Navitas: Construction faces profit squeeze as tech commoditises
A compelling white paper by Navitas Capital, the prolific California-based investor in proptech, paints a picture of the construction market of the future dominated by today’s early adopters.
The 36-page report, Construction + Technology: Building for the Future, sets out the dynamics that have led to a loss in productivity for the $10tn worldwide industry. Analysis of labour shortages and regulations, case studies and statistics are presented before Navitas concludes that transition will be slow and “early adopters are likely to enjoy a competitive advantage for 10-15 years.”
The conclusion to the report, written by in-house analyst Madison Gesser, is as follows:
Today, construction is opaque and highly fragmented both horizontally and vertically. Using a manufacturing production system, large players may eventually consolidate or coordinate the fragmented supplier base to deliver the full range of components. As a result, integrated construction processes will lead to increased resource utilisation and reduction of waste on job sites, while also reducing human error and improving safety as a by-product.
Most new applications still have a high degree of uncertainty, making it hard for companies to predict which applications will take off or when to invest. These unknowns can easily lead to analysis paralysis. But construction and property development companies don’t have the luxury of sitting back and waiting years to see which technologies pan out. By that time the first movers will have stepped in and captured the benefits while those that took a wait-and-see approach will find themselves at a competitive disadvantage for years. Many contractors fear that changing from an entirely project-based approach to a manufacturing-like system of mass production could lead them to lose revenue unless owners and the broader industry environment move too. A departure from the status quo is only likely possible if contractors can build the scale (and repeatability) needed to drive cost efficiencies from productivity gains, which outweigh revenue losses from lower price points and fewer customer claims.
Owners, in turn, should welcome a more integrated and transparent process as they benefit from lower capital needs and shorter project cycles and because they hold the scarce resource: land.
Integrating new digital technologies into the enterprise and then running day-to-day operations will also require completely new skill sets. Today, construction and property development companies have civil engineers, architects, supervisors, foremen, laborers, and mechanics. But going forward they are going to also need data scientists, analysts, and software engineers. Not only are these skills different, they are scarce and in demand by many companies in many different industries. Whether companies should acquire these skills or grow their own will become a pressing strategic issue made more challenging by the industry’s reputation as conservative and as a technology laggard. This will require construction companies to develop new employee value propositions, make strategic acquisitions, and enter into partnerships and joint ventures.
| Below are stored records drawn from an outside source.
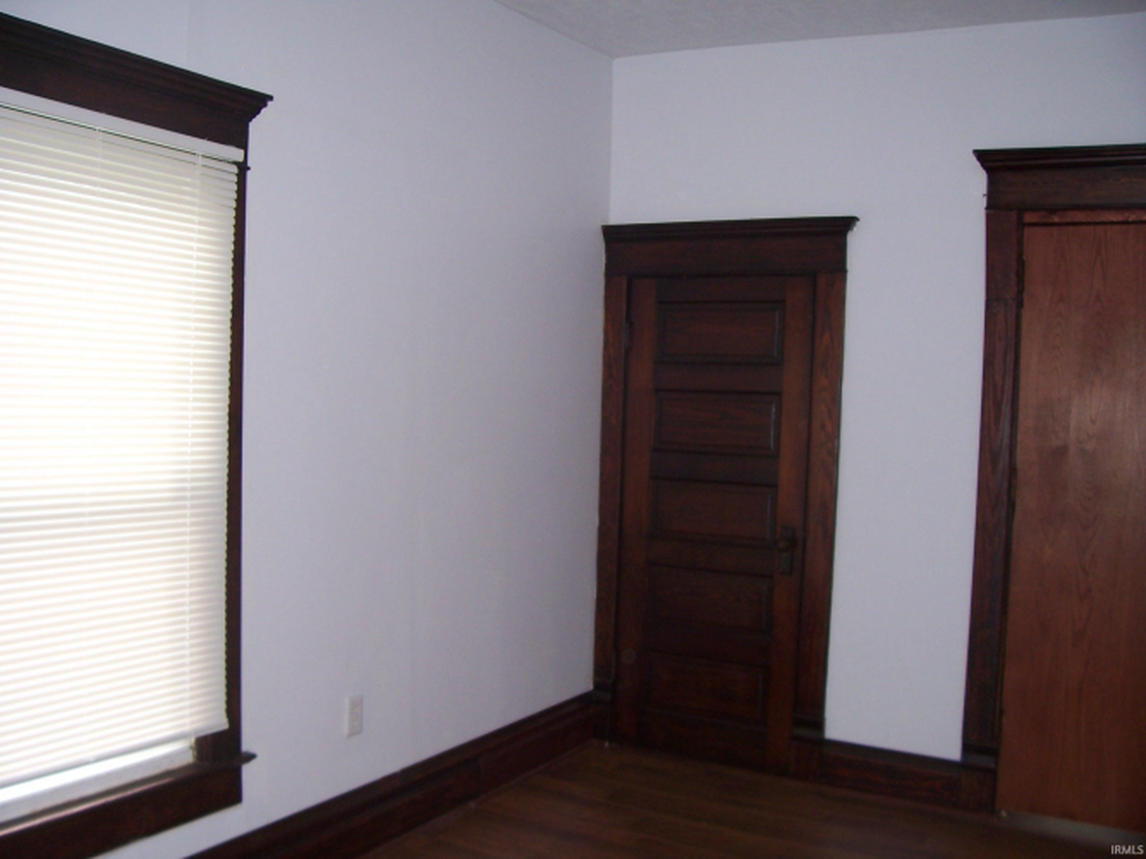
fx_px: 1125
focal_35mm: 34
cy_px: 430
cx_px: 573
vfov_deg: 41.8
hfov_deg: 54.0
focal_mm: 5.6
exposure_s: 1/60
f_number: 2.7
In the longer term, as automation technologies like robotics and offsite construction are more commoditised and the early adopter advantage disappears, construction profits might shrink again. However, we expect a lengthy transition period for the industry, meaning early adopters are likely to enjoy a competitive advantage for 10-15 years. As automated technology applications become commoditised and profits are competed away, value in the industry will become even more concentrated in the hands of those who own the land and hold the IP. Construction could become more challenging as a standalone business, and looking forward, companies with integrated business models will have a natural hedge against this eventual commoditisation and the redistribution of profits across the value chain.